To be on the safe side, I saved a copy of the output for each command so that I had at least the initial state of the array. To be honest at this point I didn’t dare go further as I didn’t know what re-creating the raid array could do to my data if I did something wrong (which I probably would have :p).

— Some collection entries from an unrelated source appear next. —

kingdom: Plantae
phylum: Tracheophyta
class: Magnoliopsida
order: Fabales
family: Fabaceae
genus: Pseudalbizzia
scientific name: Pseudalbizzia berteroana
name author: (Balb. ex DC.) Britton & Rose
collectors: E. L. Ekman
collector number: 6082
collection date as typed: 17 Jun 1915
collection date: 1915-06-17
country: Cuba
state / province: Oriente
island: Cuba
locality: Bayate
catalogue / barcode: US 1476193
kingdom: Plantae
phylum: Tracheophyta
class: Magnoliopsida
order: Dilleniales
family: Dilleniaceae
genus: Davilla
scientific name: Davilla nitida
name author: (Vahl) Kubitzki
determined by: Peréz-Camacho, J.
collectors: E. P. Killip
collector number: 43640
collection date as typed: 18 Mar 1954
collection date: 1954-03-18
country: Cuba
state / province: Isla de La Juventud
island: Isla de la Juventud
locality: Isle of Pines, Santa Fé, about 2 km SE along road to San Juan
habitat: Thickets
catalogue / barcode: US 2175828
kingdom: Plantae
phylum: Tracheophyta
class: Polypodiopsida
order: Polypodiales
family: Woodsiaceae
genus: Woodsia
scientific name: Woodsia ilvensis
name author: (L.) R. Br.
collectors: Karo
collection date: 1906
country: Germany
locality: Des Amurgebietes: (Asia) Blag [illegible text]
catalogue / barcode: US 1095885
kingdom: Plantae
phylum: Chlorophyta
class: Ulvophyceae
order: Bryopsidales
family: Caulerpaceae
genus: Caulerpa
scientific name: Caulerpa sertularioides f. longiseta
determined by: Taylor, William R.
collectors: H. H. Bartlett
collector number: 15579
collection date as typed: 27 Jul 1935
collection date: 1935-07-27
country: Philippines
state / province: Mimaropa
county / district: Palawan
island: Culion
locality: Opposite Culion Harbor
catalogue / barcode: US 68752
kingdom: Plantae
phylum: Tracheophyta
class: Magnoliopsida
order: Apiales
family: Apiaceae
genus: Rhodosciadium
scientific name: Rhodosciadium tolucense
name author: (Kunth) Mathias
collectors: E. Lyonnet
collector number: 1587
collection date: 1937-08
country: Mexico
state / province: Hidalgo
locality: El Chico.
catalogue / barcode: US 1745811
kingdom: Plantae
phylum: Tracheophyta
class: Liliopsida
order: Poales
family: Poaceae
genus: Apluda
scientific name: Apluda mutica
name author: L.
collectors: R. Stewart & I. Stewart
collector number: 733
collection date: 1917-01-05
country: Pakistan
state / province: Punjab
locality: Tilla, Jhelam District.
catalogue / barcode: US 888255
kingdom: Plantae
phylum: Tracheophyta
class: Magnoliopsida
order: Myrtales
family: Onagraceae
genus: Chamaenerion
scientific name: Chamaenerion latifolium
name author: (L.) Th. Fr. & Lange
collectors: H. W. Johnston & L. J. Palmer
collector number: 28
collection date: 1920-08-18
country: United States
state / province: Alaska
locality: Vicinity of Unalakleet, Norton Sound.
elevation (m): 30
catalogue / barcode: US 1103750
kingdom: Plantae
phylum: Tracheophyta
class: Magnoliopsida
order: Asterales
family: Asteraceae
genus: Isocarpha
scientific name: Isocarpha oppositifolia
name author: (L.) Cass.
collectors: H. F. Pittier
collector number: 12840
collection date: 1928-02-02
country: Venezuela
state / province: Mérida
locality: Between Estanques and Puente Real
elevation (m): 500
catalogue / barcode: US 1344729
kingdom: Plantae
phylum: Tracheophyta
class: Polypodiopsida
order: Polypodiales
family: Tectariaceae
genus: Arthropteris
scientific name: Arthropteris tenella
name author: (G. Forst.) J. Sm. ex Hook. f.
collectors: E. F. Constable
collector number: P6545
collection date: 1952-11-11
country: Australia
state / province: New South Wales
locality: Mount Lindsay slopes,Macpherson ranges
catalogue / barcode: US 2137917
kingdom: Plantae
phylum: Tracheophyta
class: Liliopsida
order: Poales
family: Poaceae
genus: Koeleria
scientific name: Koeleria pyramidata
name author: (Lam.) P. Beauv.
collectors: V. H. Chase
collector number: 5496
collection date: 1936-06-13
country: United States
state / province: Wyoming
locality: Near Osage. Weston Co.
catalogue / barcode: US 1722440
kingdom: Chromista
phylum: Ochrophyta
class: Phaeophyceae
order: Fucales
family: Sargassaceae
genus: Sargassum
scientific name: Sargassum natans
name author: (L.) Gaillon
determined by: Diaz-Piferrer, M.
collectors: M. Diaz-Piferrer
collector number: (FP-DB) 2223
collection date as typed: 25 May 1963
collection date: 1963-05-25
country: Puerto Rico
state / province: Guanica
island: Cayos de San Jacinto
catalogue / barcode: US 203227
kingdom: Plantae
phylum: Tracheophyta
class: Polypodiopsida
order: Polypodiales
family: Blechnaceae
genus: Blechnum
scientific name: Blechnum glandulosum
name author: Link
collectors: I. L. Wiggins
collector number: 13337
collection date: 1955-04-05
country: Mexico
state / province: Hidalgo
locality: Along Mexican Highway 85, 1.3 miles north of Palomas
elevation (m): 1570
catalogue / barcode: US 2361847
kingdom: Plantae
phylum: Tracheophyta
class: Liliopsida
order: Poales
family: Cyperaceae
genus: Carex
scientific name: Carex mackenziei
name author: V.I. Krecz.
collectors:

Fortunately for me, my NAS is still supported and Synology fixed the issue for me (they connected remotely through SSH). I insisted to get the commands they used and here’s what they gave me:

> mdadm -Cf /dev/md3 -e1.2 -n1 -l1 /dev/sde3 -u2143565c:345a0478:e33ac874:445e6e7b
> e2fsck -pvf -C0 /dev/md3

As you can see above, they’ve used mdadm to re-create the array, specifying the same options as those used to initially create it:

  • force creation: -Cf
  • the 1.2 RAID metatada (superblock) style: -e1.2
  • the number of devices (1): -n1
  • the RAID level (1): -l1
  • the device id: /dev/sde3
  • the UUID of the array to create (the same as the one that existed before!): -u2143565c….

The second command simply runs a file system check that repairs any errors automatically.

And tadaaaa, problem solved. Thanks Synology! :)

As a sidenote, here are some useful commands:

# Stop all NAS services except from SSH
> syno_poweroff_task -d

# Unmount a volume
> umount /volume2

# Get detailed information about a given volume
> udevadm info --query=all --name=/dev/mapper/vol2-origin
P: /devices/virtual/block/dm-4
N: dm-4
E: DEVNAME=/dev/dm-4
E: DEVPATH=/devices/virtual/block/dm-4
E: ID_FS_LABEL=1.42.6-3211
E: ID_FS_LABEL_ENC=1.42.6-3211
E: ID_FS_TYPE=ext4
E: ID_FS_USAGE=filesystem
E: ID_FS_UUID=19ff9f2b-2811-4941-914b-ef8ea3699d33
E: ID_FS_UUID_ENC=19ff9f2b-2811-4941-914b-ef8ea3699d33
E: MAJOR=253
E: SYNO_PLATFORM=cedarview

That’s it for today, time to play with Docker on my Synology NAS!